Reproduce the material in full, exactly as written.

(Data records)
══════════════════════════════

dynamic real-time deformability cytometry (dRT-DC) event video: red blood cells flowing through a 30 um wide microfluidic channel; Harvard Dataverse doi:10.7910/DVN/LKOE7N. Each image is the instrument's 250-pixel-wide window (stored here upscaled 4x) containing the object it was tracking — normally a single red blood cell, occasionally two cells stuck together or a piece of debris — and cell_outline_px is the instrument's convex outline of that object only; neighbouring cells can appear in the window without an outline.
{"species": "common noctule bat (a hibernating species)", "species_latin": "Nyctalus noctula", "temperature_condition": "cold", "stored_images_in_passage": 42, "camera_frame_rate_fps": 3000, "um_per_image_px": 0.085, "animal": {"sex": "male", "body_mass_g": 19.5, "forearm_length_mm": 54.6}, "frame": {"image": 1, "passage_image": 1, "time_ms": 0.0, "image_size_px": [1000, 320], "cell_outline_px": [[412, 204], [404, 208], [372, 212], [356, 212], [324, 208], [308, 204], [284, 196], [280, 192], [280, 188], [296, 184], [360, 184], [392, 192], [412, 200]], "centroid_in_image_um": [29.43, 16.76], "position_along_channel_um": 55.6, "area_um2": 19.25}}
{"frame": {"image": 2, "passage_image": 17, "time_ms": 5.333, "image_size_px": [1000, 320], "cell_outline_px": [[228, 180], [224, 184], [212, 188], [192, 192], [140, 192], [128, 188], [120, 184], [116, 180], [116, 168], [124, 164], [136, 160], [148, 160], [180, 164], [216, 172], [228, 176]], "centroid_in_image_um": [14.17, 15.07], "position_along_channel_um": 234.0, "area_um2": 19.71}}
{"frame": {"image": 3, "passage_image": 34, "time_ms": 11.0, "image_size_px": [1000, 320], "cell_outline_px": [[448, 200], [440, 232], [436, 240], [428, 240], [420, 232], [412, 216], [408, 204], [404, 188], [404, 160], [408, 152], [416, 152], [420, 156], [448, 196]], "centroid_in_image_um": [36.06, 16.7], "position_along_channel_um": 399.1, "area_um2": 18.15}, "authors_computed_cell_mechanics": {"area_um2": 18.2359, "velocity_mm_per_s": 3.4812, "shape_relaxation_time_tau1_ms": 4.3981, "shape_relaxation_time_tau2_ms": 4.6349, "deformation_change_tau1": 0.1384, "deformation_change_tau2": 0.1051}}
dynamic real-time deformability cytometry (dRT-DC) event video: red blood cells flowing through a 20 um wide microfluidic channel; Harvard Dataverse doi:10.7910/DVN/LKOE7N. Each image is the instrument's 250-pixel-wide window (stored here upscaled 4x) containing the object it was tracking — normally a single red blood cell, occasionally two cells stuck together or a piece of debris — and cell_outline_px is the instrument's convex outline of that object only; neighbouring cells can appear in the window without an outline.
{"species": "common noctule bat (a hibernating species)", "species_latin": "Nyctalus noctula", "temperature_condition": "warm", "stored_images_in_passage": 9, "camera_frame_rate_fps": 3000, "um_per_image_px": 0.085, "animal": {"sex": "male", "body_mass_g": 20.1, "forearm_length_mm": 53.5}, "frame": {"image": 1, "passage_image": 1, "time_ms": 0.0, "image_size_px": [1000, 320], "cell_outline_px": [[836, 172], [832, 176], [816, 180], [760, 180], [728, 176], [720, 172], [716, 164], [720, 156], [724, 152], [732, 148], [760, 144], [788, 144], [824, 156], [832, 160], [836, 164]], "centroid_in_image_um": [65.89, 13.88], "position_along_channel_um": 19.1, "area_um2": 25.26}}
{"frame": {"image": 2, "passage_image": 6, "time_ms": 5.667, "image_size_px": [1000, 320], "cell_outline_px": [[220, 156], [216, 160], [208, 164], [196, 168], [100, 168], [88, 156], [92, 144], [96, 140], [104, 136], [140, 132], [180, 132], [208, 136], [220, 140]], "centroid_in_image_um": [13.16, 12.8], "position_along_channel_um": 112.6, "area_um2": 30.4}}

══════════════════════════════

§ Finished task
dynamic real-time deformability cytometry (dRT-DC) event video: red blood cells flowing through a 30 um wide microfluidic channel; Harvard Dataverse doi:10.7910/DVN/LKOE7N. Each image is the instrument's 250-pixel-wide window (stored here upscaled 4x) containing the object it was tracking — normally a single red blood cell, occasionally two cells stuck together or a piece of debris — and cell_outline_px is the instrument's convex outline of that object only; neighbouring cells can appear in the window without an outline.
{"species": "common noctule bat (a hibernating species)", "species_latin": "Nyctalus noctula", "temperature_condition": "cold", "stored_images_in_passage": 42, "camera_frame_rate_fps": 3000, "um_per_image_px": 0.085, "animal": {"sex": "male", "body_mass_g": 19.5, "forearm_length_mm": 54.6}, "frame": {"image": 1, "passage_image": 1, "time_ms": 0.0, "image_size_px": [1000, 320], "cell_outline_px": [[412, 204], [404, 208], [372, 212], [356, 212], [324, 208], [308, 204], [284, 196], [280, 192], [280, 188], [296, 184], [360, 184], [392, 192], [412, 200]], "centroid_in_image_um": [29.43, 16.76], "position_along_channel_um": 55.6, "area_um2": 19.25}}
{"frame": {"image": 2, "passage_image": 17, "time_ms": 5.333, "image_size_px": [1000, 320], "cell_outline_px": [[228, 180], [224, 184], [212, 188], [192, 192], [140, 192], [128, 188], [120, 184], [116, 180], [116, 168], [124, 164], [136, 160], [148, 160], [180, 164], [216, 172], [228, 176]], "centroid_in_image_um": [14.17, 15.07], "position_along_channel_um": 234.0, "area_um2": 19.71}}
{"frame": {"image": 3, "passage_image": 34, "time_ms": 11.0, "image_size_px": [1000, 320], "cell_outline_px": [[448, 200], [440, 232], [436, 240], [428, 240], [420, 232], [412, 216], [408, 204], [404, 188], [404, 160], [408, 152], [416, 152], [420, 156], [448, 196]], "centroid_in_image_um": [36.06, 16.7], "position_along_channel_um": 399.1, "area_um2": 18.15}, "authors_computed_cell_mechanics": {"area_um2": 18.2359, "velocity_mm_per_s": 3.4812, "shape_relaxation_time_tau1_ms": 4.3981, "shape_relaxation_time_tau2_ms": 4.6349, "deformation_change_tau1": 0.1384, "deformation_change_tau2": 0.1051}}
dynamic real-time deformability cytometry (dRT-DC) event video: red blood cells flowing through a 20 um wide microfluidic channel; Harvard Dataverse doi:10.7910/DVN/LKOE7N. Each image is the instrument's 250-pixel-wide window (stored here upscaled 4x) containing the object it was tracking — normally a single red blood cell, occasionally two cells stuck together or a piece of debris — and cell_outline_px is the instrument's convex outline of that object only; neighbouring cells can appear in the window without an outline.
{"species": "common noctule bat (a hibernating species)", "species_latin": "Nyctalus noctula", "temperature_condition": "warm", "stored_images_in_passage": 9, "camera_frame_rate_fps": 3000, "um_per_image_px": 0.085, "animal": {"sex": "male", "body_mass_g": 20.1, "forearm_length_mm": 53.5}, "frame": {"image": 1, "passage_image": 1, "time_ms": 0.0, "image_size_px": [1000, 320], "cell_outline_px": [[836, 172], [832, 176], [816, 180], [760, 180], [728, 176], [720, 172], [716, 164], [720, 156], [724, 152], [732, 148], [760, 144], [788, 144], [824, 156], [832, 160], [836, 164]], "centroid_in_image_um": [65.89, 13.88], "position_along_channel_um": 19.1, "area_um2": 25.26}}
{"frame": {"image": 2, "passage_image": 6, "time_ms": 5.667, "image_size_px": [1000, 320], "cell_outline_px": [[220, 156], [216, 160], [208, 164], [196, 168], [100, 168], [88, 156], [92, 144], [96, 140], [104, 136], [140, 132], [180, 132], [208, 136], [220, 140]], "centroid_in_image_um": [13.16, 12.8], "position_along_channel_um": 112.6, "area_um2": 30.4}}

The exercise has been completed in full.